As we grew up, and now, my generation was taught that success or failure in any venture is solely based on how badly you want it. We can be or do anything we set our minds to as long as we're willing to do whatever it takes. While determination and a good attitude are key to success, I have a couple of problems with this philosophy.
♦ It tells us that if we don't achieve something we want, it's 100% our own fault. But even the most determined, sacrificing people can miss their dreams due to circumstances totally out of their control. Like Olympic athletes who sustain an injury at the last minute, or trip over a broken shoelace one lap into a race. And every great success has an element of what many would call luck, and I would call God or the Holy Spirit. The old friend from college who knows a person who's hiring for your dream job. The chance meeting in a checkout line with the man you'll eventually marry. The record producer who happens into the dive bar you're playing on the last song of your set. The great painting or essay that seems to flow out through you from somewhere else. These are things we can't force or control, and they often determine the outcome.
♦ It leads to idolatry. A hyper-focus on one goal isn't healthy. Even if we could get whatever we wanted via willingness to do anything and give up everything, I don't think we should. In fact, I've come to believe it takes more strength to set boundaries, to decide what you are and are not willing to do in pursuit of something. To be true to who you are and what you believe, and trust God to take care of the rest. Drawing a line can look like weakness, but it's not. As I "step out" in my own life, I'm having to make these kinds of decisions, and knowing where my boundaries are is helpful. If I never achieve the things I'm hoping for, I know I'll blame myself to some degree. But I believe that ultimately, I'll have peace because I didn't compromise what was important to me.

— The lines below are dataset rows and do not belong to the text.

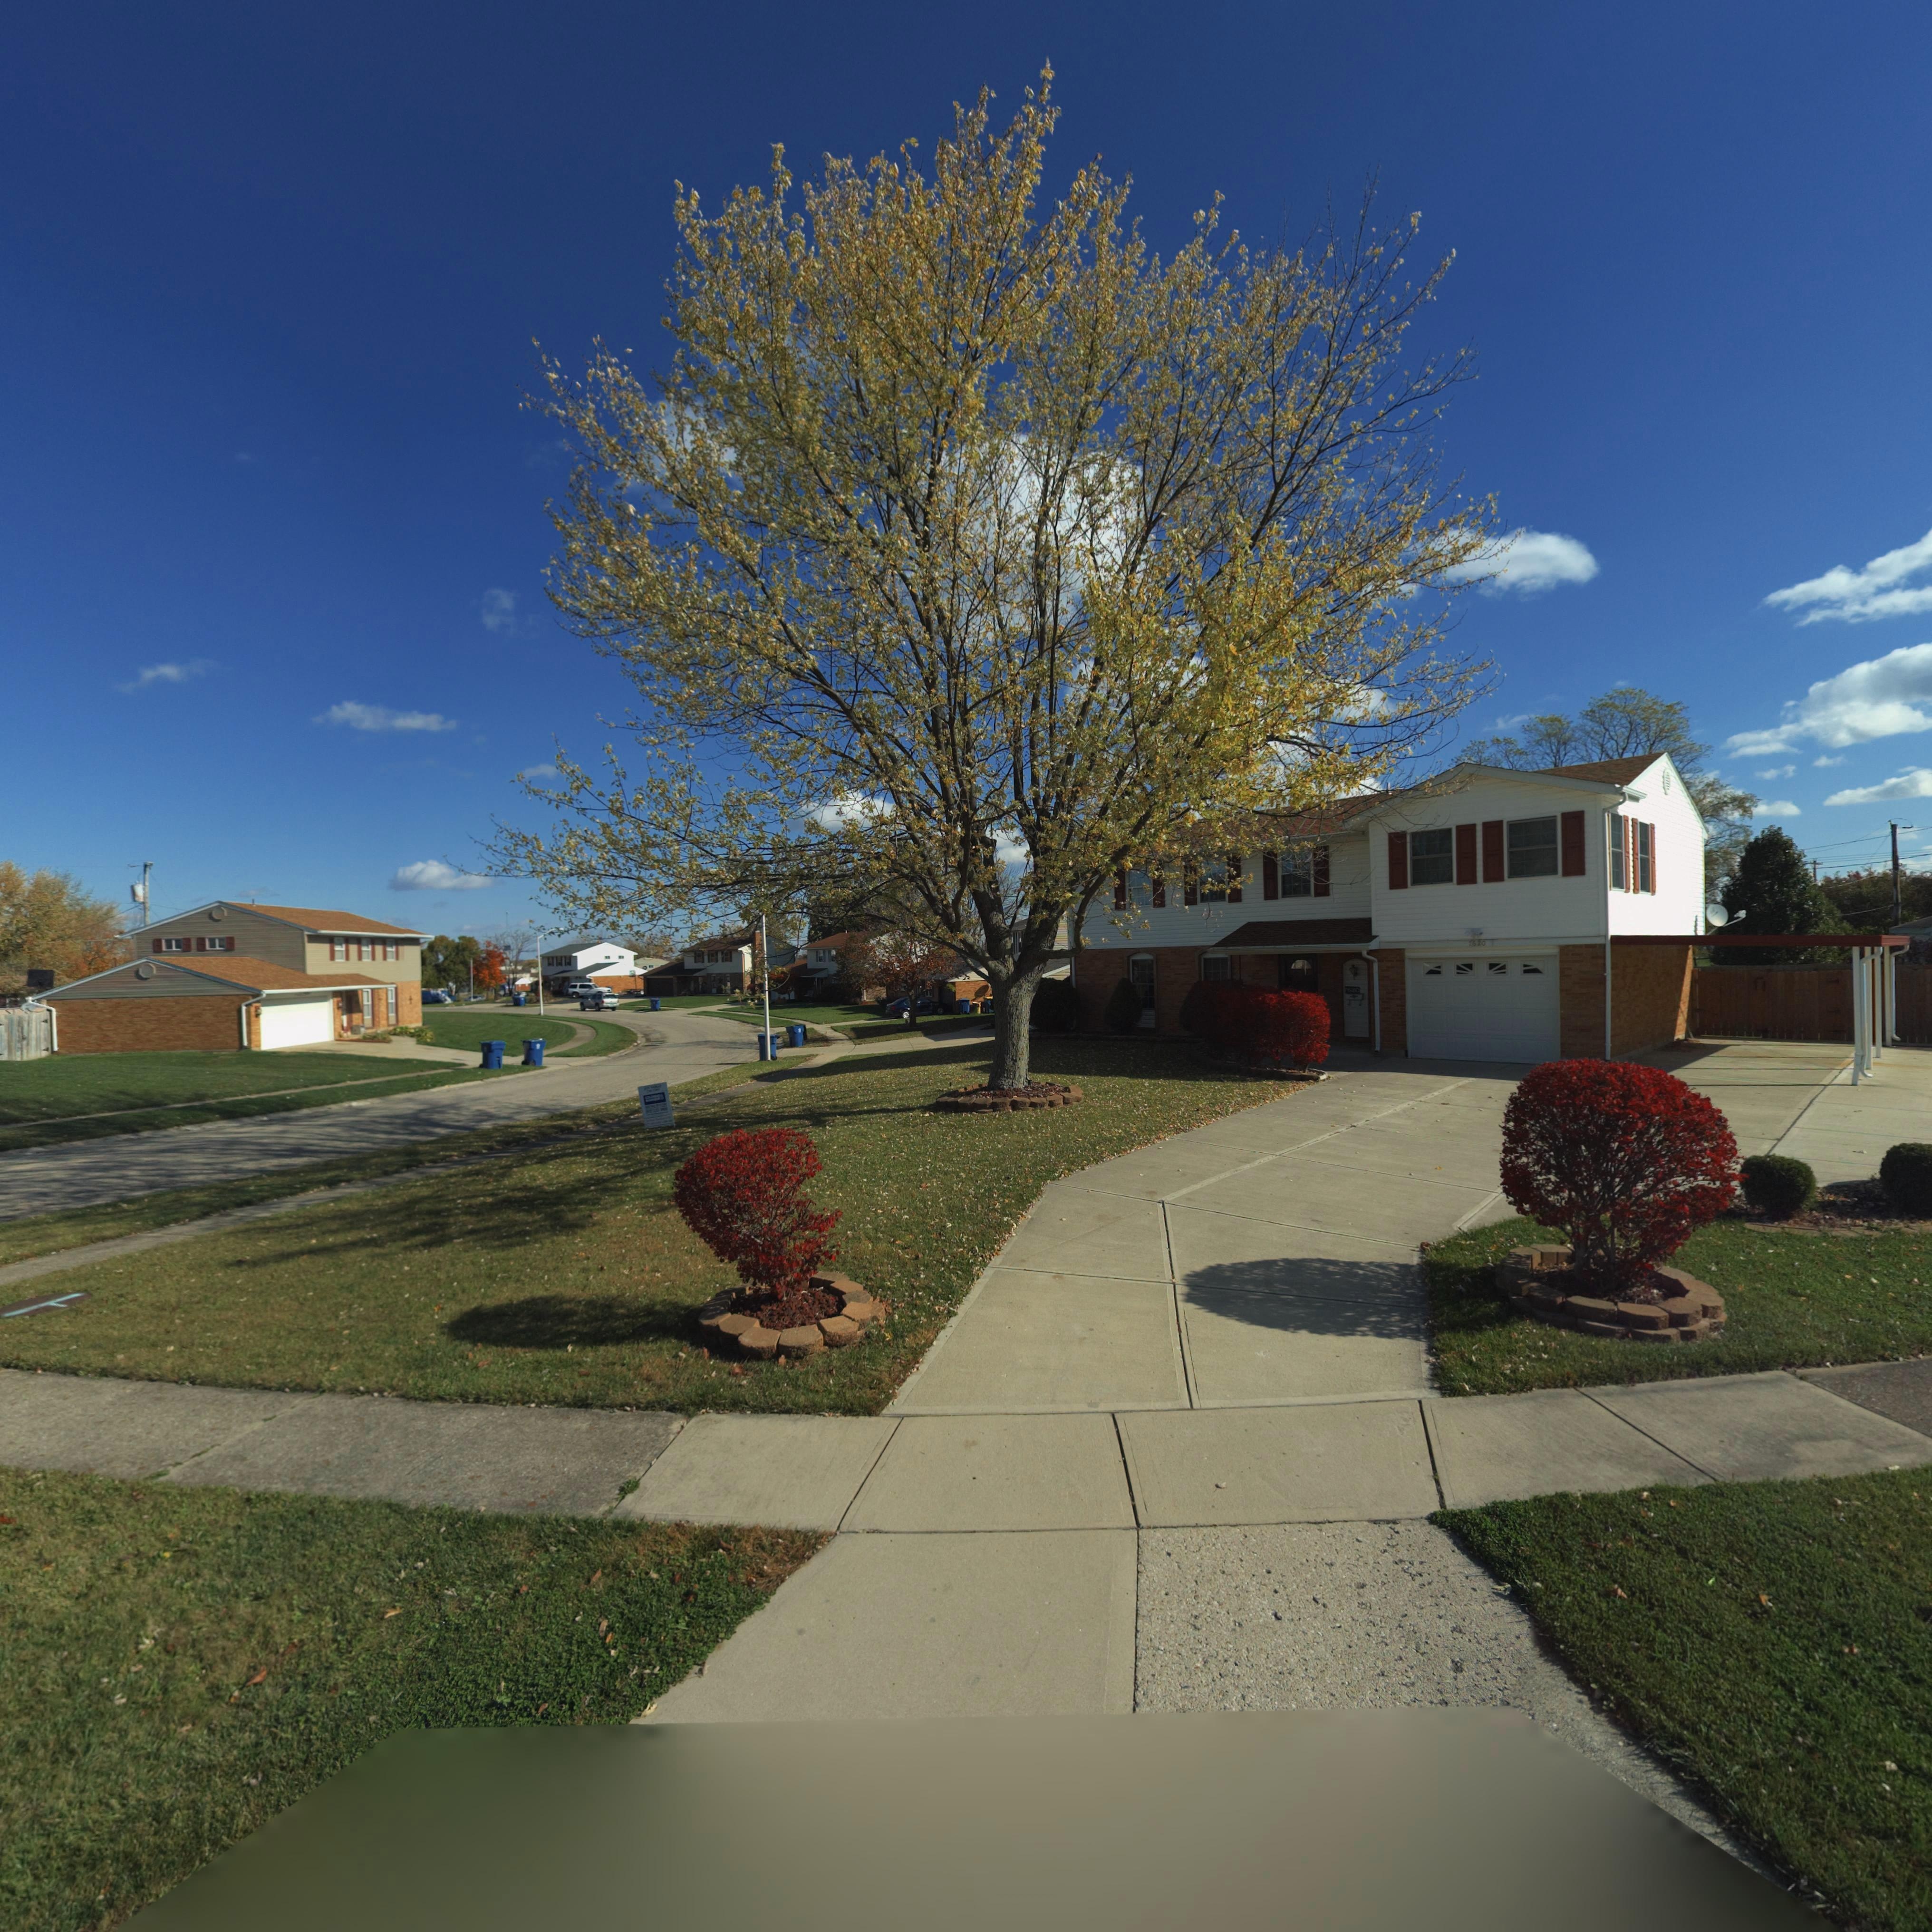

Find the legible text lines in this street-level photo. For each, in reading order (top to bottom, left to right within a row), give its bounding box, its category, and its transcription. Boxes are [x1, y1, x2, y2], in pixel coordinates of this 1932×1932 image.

[1467, 939, 1488, 947] StreetNumber: 7620
[1343, 986, 1361, 994] StreetNumber: 7620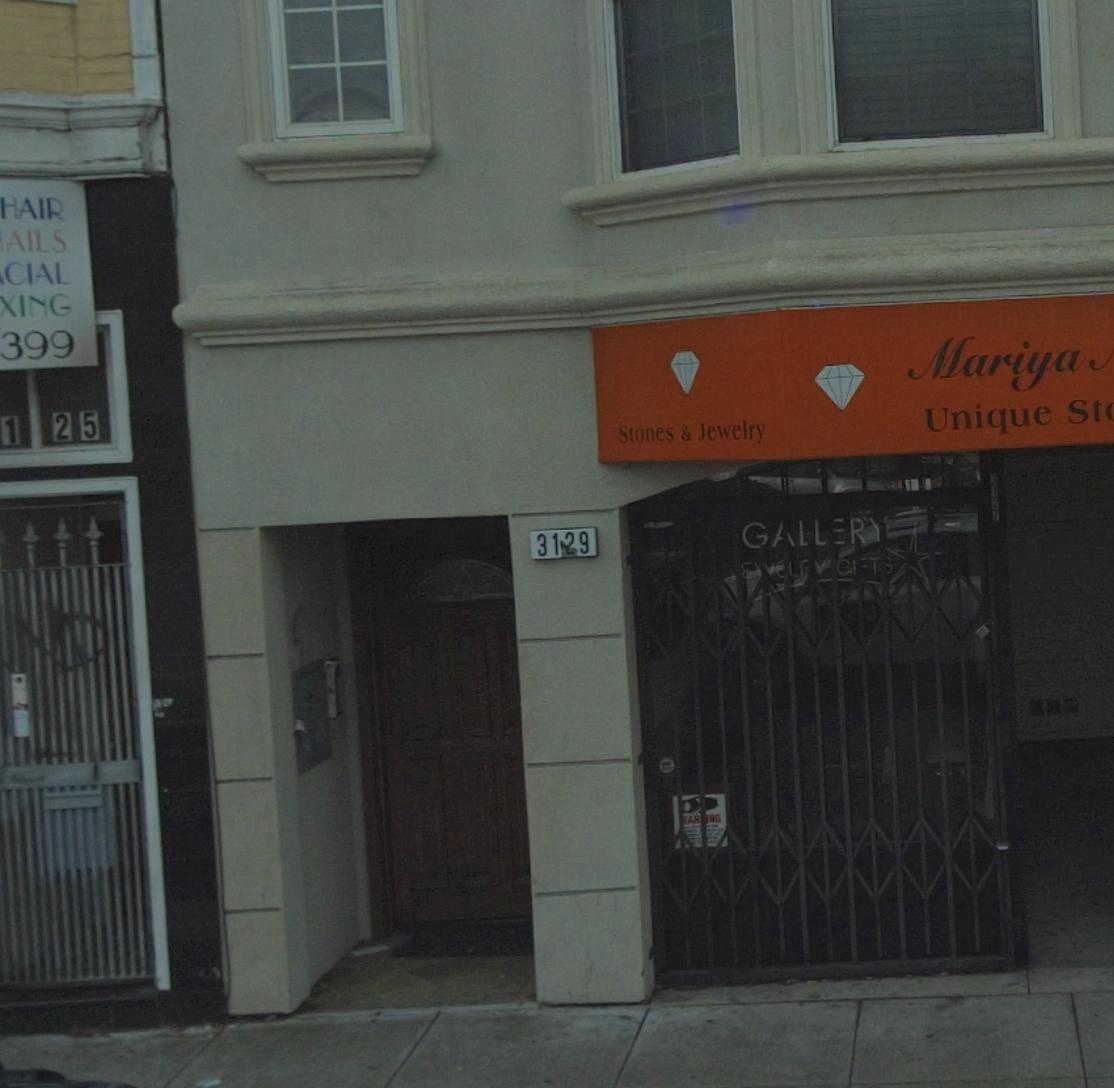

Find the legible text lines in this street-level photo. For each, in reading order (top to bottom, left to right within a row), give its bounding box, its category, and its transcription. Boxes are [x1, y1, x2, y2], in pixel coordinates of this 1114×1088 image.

[14, 195, 67, 222] None: AIR
[2, 226, 71, 255] None: AILS
[3, 258, 73, 288] None: CIAL
[17, 291, 75, 319] None: ING
[24, 327, 76, 360] None: 99
[904, 334, 1089, 393] BusinessName: Mariya
[2, 409, 99, 446] StreetNumber: 125
[616, 416, 771, 445] None: Stones & Jewelry
[922, 395, 1105, 436] BusinessName: Unique St
[535, 530, 592, 558] StreetNumber: 3129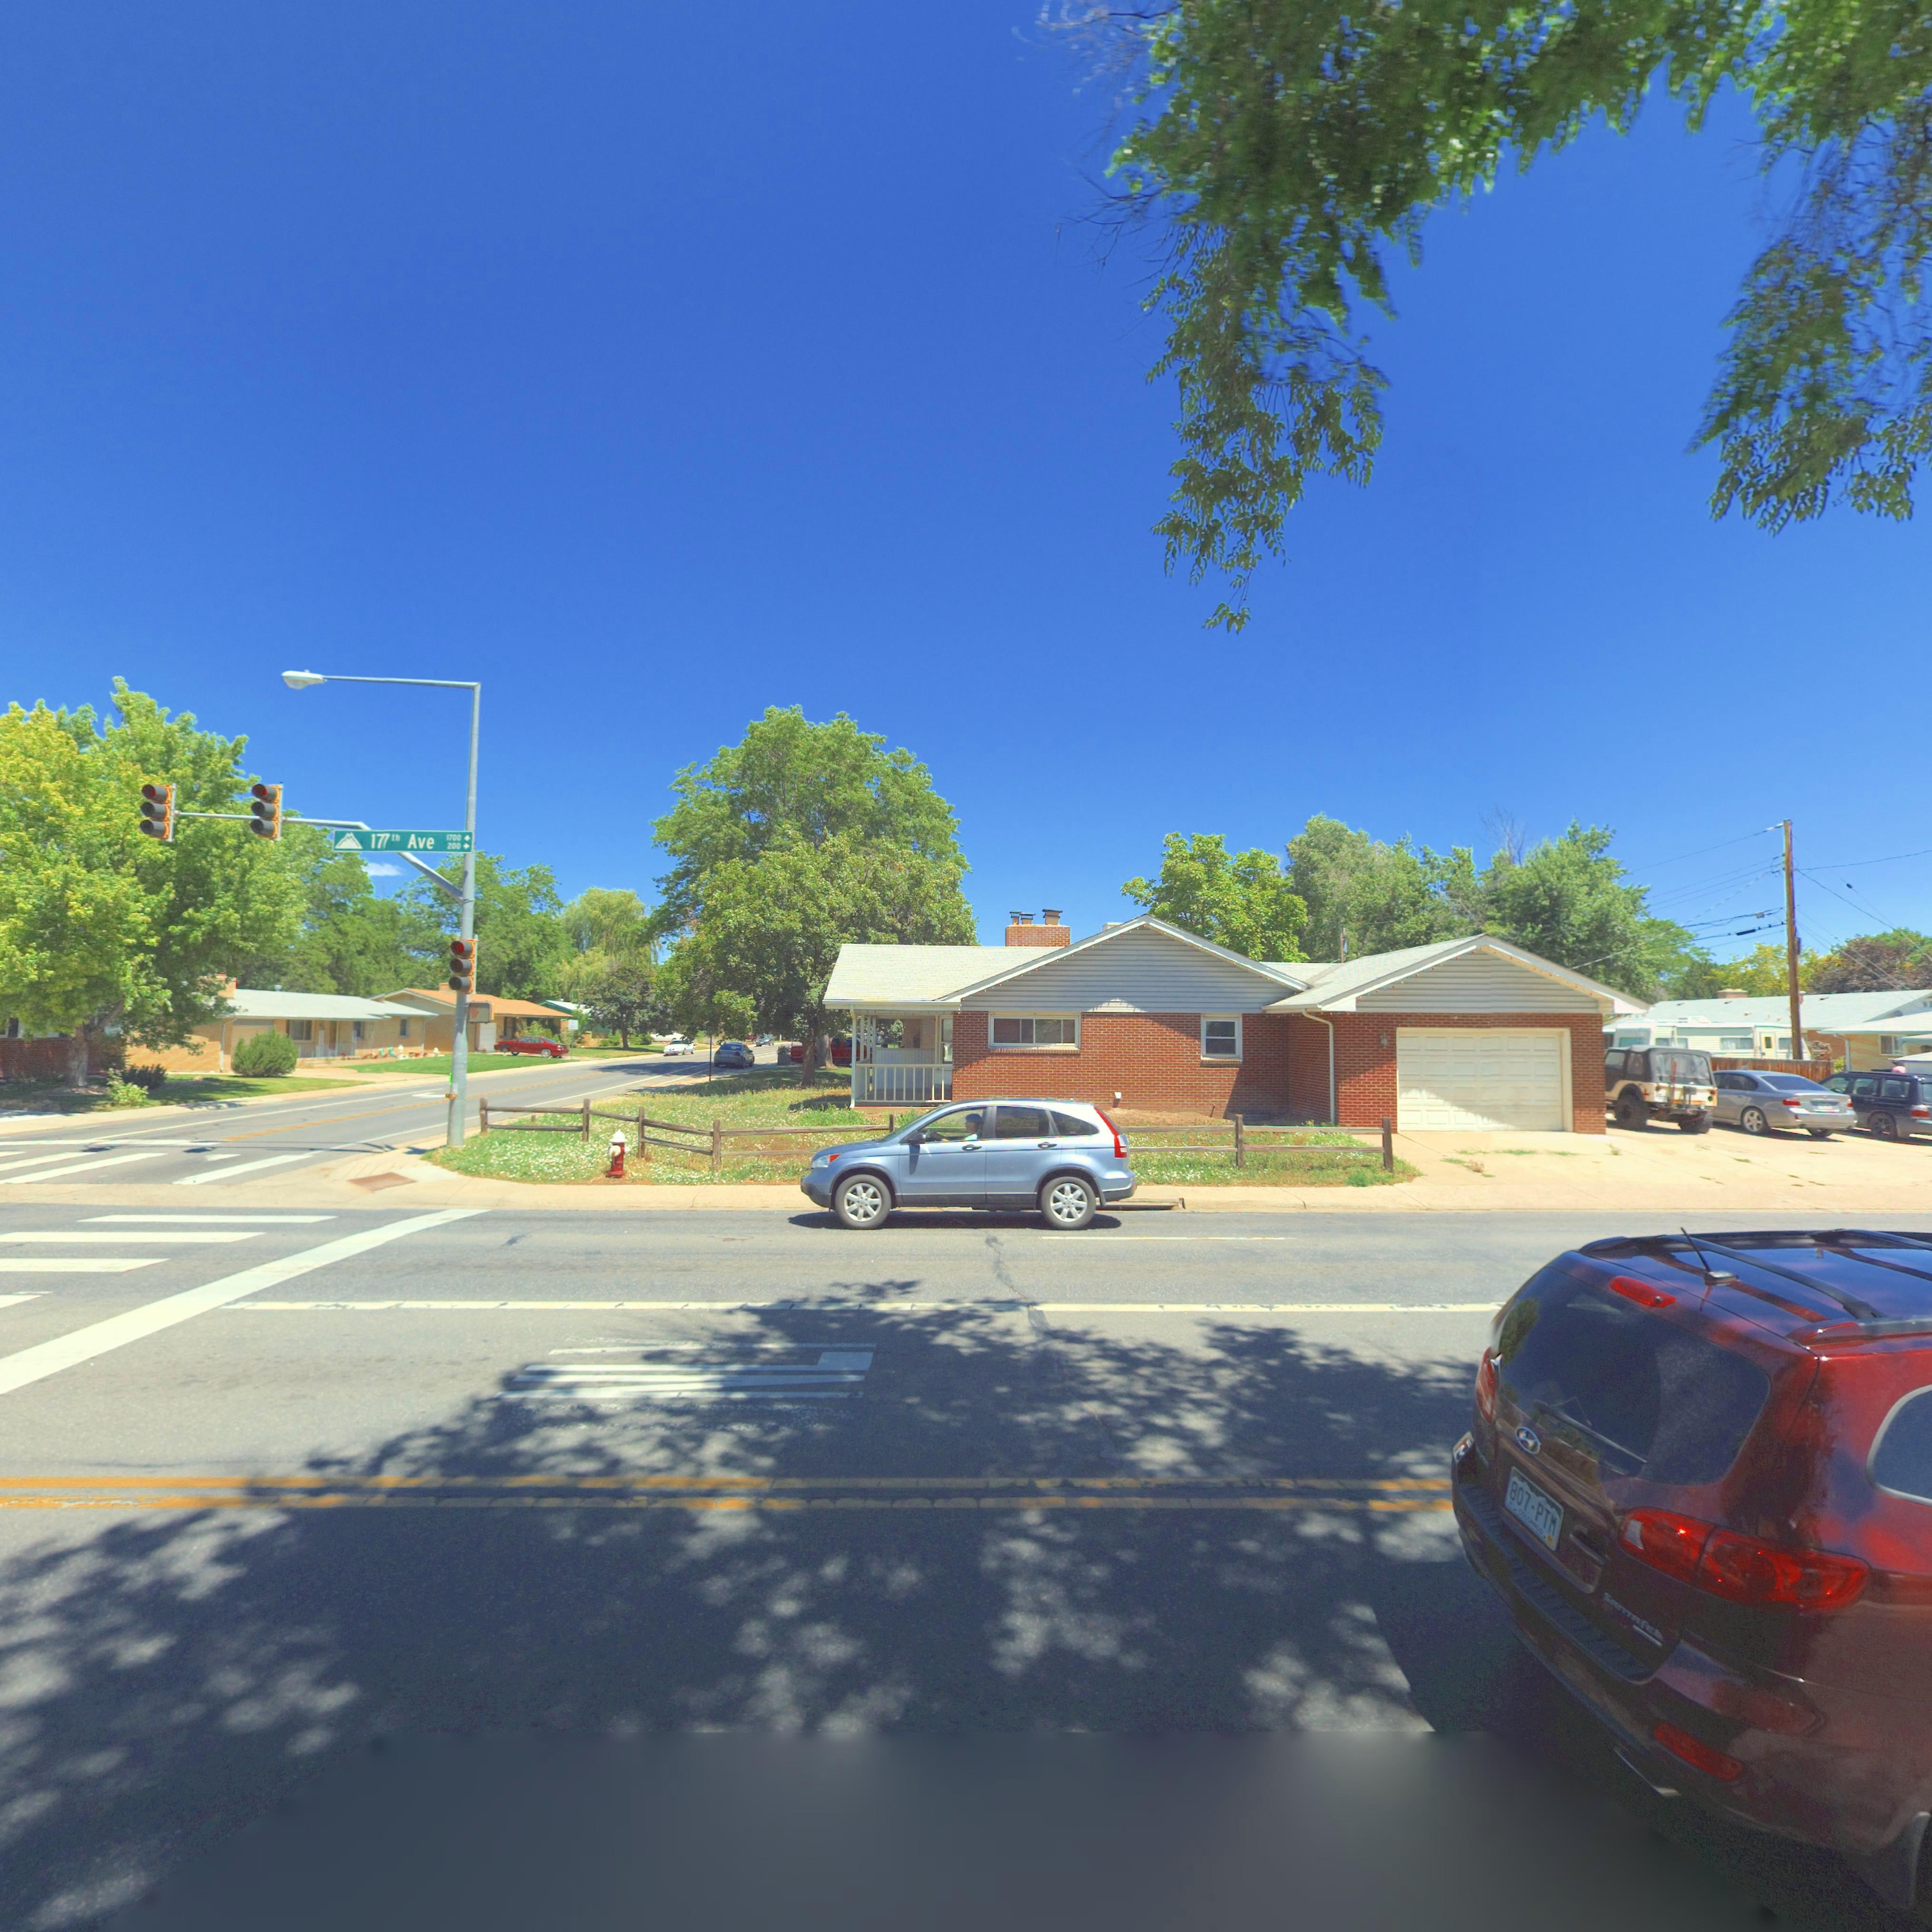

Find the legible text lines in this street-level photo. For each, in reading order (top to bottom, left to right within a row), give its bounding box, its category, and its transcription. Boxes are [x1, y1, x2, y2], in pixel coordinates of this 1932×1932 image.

[371, 833, 435, 850] StreetName: 17*th Ave
[446, 834, 461, 841] StreetNumberRange: 1700
[447, 842, 470, 849] StreetNumberRange: 200->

The problem my friend and I are left with is, how do you know when you've done enough? If you've put yourself out there and are doing what you can, and the things you want still aren't happening, should you just accept it or is it your own fault for not trying harder? What do "enough" and "trying" even mean? It's impossible. Maybe I should stop trying to figure it out, and rest for a while in God's grace and love for me and sovereignty over my life. Despite my typical feelings, He's not sighing and tapping His foot waiting for me to solve the mystery. He doesn't expect me to navigate a trail with no map. He is the Shepherd and He's leading me, His sheep, and as long as I listen to His voice, I'll get where I need to be.
Thanks for listening to my disorganized thoughts. I'm going off on these random tangents more and more often, so maybe I should make it a thing. Soapbox Thursday?